### Dataset entries ###

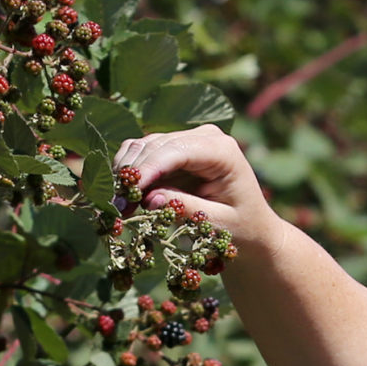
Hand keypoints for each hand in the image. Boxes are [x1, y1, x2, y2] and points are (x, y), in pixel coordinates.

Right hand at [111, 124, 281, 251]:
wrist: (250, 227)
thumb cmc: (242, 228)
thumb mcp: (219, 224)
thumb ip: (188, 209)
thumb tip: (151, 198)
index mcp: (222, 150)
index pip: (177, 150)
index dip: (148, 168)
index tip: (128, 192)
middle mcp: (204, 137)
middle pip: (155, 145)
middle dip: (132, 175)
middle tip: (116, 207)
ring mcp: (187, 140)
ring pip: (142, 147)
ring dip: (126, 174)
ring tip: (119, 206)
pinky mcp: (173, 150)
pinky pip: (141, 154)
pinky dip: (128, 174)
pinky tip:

###
### Dataset entries ###

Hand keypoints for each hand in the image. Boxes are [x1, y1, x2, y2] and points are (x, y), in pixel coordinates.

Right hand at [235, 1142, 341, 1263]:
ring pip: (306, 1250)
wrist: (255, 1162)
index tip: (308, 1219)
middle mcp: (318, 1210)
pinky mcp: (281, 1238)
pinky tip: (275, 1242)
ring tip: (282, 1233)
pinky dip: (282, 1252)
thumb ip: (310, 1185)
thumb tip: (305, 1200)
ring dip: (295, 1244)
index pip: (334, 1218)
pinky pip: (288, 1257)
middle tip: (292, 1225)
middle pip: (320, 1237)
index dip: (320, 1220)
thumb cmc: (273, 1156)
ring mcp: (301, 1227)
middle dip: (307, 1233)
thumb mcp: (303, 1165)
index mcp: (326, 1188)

###

Exercise prompt: The answer should be all lines from the entries above that hold the word "pinky".

Written response:
pinky mcp: (173, 150)
pinky pip: (141, 154)
pinky dip: (128, 174)
pinky tip:
pinky mcp: (281, 1238)
pinky tip: (275, 1242)
pinky dip: (282, 1252)
pinky pip: (288, 1257)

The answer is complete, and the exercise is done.